Origianl Papers: Blood pressure measurement: Original article

Distribution of 24-h ambulatory blood pressure in children: normalized reference values and role of body dimensions

Wühl, Elkea; Witte, Klausb; Soergel, Mariannec; Mehls, Ottoa; Schaefer, Franz* for the German Working Group on Pediatric Hypertension

Author Information
Journal of Hypertension 20(10):p 1995-2007, October 2002.

Abstract

Background  

Twenty-four-hour ambulatory blood pressure monitoring (ABPM) is an essential tool in the diagnosis and therapeutic monitoring of arterial hypertension in children. The statistical use of pediatric ABPM reference values has been compromised by the non-Gaussian distribution of 24-h blood pressure (BP) in children.

Objective  

To develop distribution-adjusted pediatric ABPM reference tables.

Methods  

From cross-sectional ABPM data obtained in 949 healthy children and adolescents aged 5–20 years, a set of reference tables was developed for 24-h, daytime and night-time mean values of systolic, diastolic, mean arterial BP and heart rate, utilizing the LMS method to account for the variably skewed distribution of ABPM data. Age- and gender-specific estimates of the distribution median (M), coefficient of variation (S) and degree of skewness (L) were obtained by a maximum-likelihood curve-fitting technique.
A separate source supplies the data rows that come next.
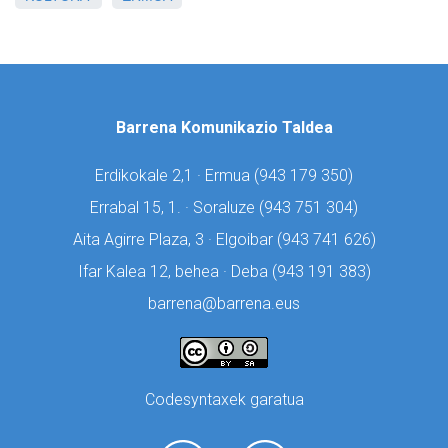
Barrena Komunikazio Taldea
Erdikokale 2,1 · Ermua (
943 179 350)
Errabal 15, 1. · Soraluze (
943 751 304)
Aita Agirre Plaza, 3 · Elgoibar (
943 741 626)
Ifar Kalea 12, behea · Deba (
943 191 383)
barrena@barrena.eus
Codesyntaxek garatua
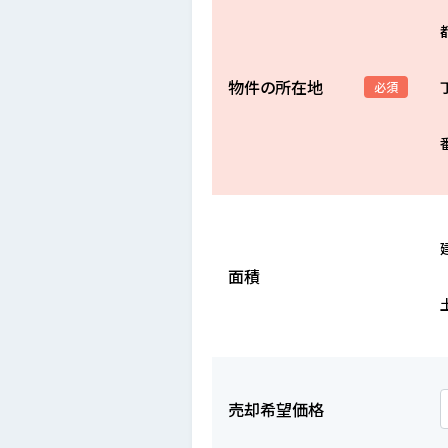
物件の所在地
必須
面積
売却希望価格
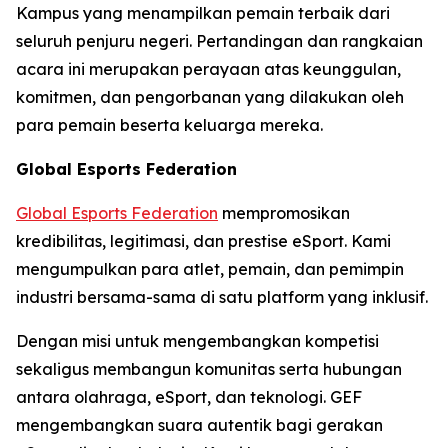
Kampus yang menampilkan pemain terbaik dari
seluruh penjuru negeri. Pertandingan dan rangkaian
acara ini merupakan perayaan atas keunggulan,
komitmen, dan pengorbanan yang dilakukan oleh
para pemain beserta keluarga mereka.
Global Esports Federation
Global Esports Federation
mempromosikan
kredibilitas, legitimasi, dan prestise eSport. Kami
mengumpulkan para atlet, pemain, dan pemimpin
industri bersama-sama di satu platform yang inklusif.
Dengan misi untuk mengembangkan kompetisi
sekaligus membangun komunitas serta hubungan
antara olahraga, eSport, dan teknologi. GEF
mengembangkan suara autentik bagi gerakan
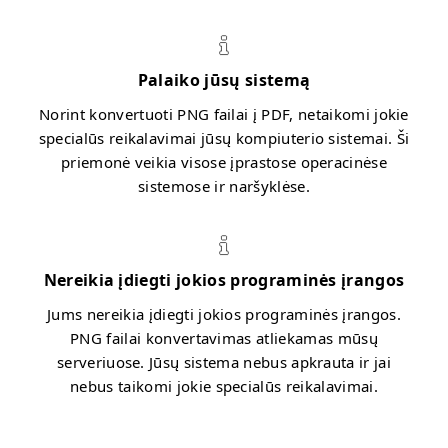
Palaiko jūsų sistemą
Norint konvertuoti PNG failai į PDF, netaikomi jokie
specialūs reikalavimai jūsų kompiuterio sistemai. Ši
priemonė veikia visose įprastose operacinėse
sistemose ir naršyklėse.
Nereikia įdiegti jokios programinės įrangos
Jums nereikia įdiegti jokios programinės įrangos.
PNG failai konvertavimas atliekamas mūsų
serveriuose. Jūsų sistema nebus apkrauta ir jai
nebus taikomi jokie specialūs reikalavimai.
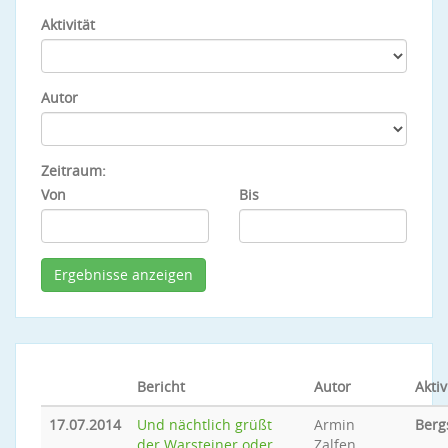
Aktivität
Autor
Zeitraum:
Von
Bis
Bericht
Autor
Aktiv
17.07.2014
Und nächtlich grüßt
Armin
Berg
der Warsteiner oder
Zalfen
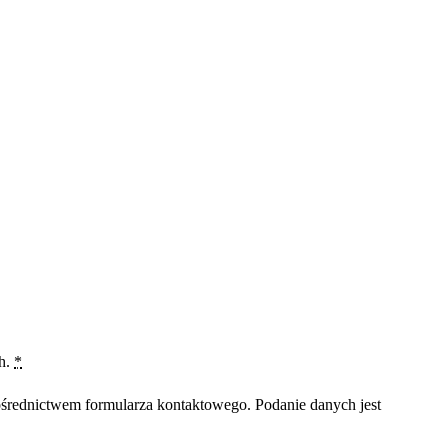
ch.
*
średnictwem formularza kontaktowego. Podanie danych jest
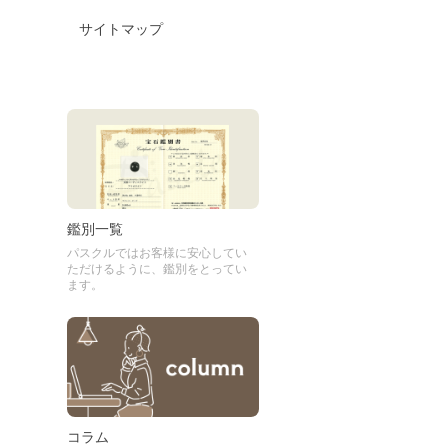
サイトマップ
鑑別一覧
パスクルではお客様に安心してい
ただけるように、鑑別をとってい
ます。
コラム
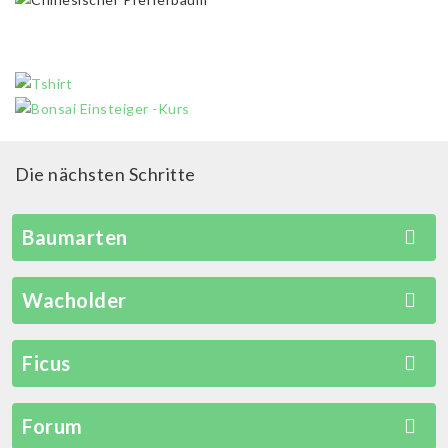
Die nächsten Schritte
Baumarten
Wacholder
Ficus
Forum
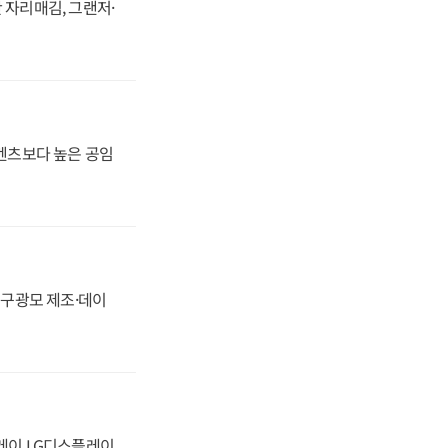
 자리매김, 그랜저·
·벤츠보다 높은 공임
화, 구광모 제조·데이
플레이 LG디스플레이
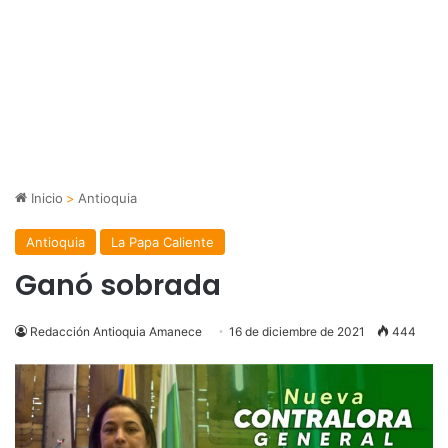
Inicio
>
Antioquia
Antioquia
La Papa Caliente
Ganó sobrada
Redacción Antioquia Amanece
16 de diciembre de 2021
444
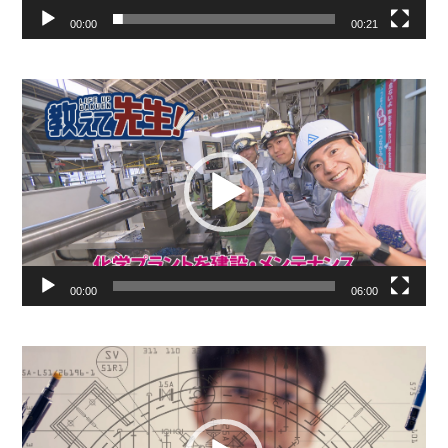
00:00
00:21
動
画
プ
レ
ー
ヤ
ー
00:00
06:00
動
画
プ
レ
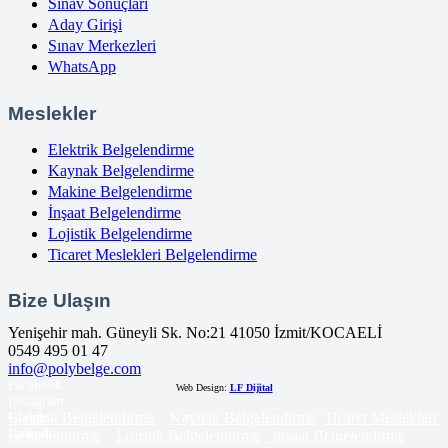
Sınav Sonuçları
Aday Girişi
Sınav Merkezleri
WhatsApp
Meslekler
Elektrik Belgelendirme
Kaynak Belgelendirme
Makine Belgelendirme
İnşaat Belgelendirme
Lojistik Belgelendirme
Ticaret Meslekleri Belgelendirme
Bize Ulaşın
Yenişehir mah. Güneyli Sk. No:21 41050 İzmit/KOCAELİ
0549 495 01 47
info@polybelge.com
Facebook
Web Design:
LF Dijital
Instagram
Elektrik Belgelendirme
Kaynak Belgelendirme
Ticaret Meslekleri
Google
LinkedIn
Belgelendirme
Lojistik Belgelendirme
İnşaat Belgelendirme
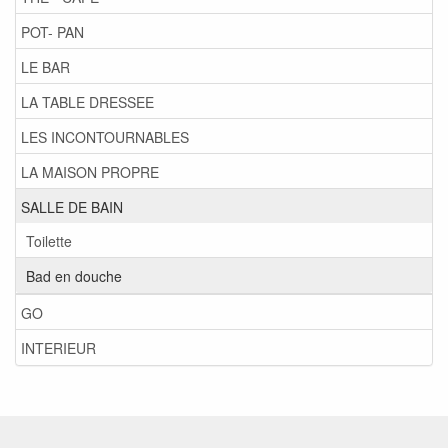
POT- PAN
LE BAR
LA TABLE DRESSEE
LES INCONTOURNABLES
LA MAISON PROPRE
SALLE DE BAIN
Toilette
Bad en douche
GO
INTERIEUR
The estimates of L, M and S can be used to normalize ABPM data to gender and age or height.

Results  

Re-application of the established L, M and S values in the reference population confirmed appropriate normalization of ABPM values. Height standard deviation scores (SDS), body mass index (BMI) SDS and heart rate SDS were independent positive predictors of 24-h systolic BP SDS. Diastolic 24-h mean BP SDS showed a weak correlation with BMI SDS only.

Conclusions  

The use of LMS reference tables permits calculation of appropriate SDS values for ABPM in children. Whereas systolic 24-h BP is independently correlated with age, relative height and obesity, diastolic values are almost independent of age and relative height, and weakly associated with relative obesity.

© 2002 Lippincott Williams & Wilkins, Inc.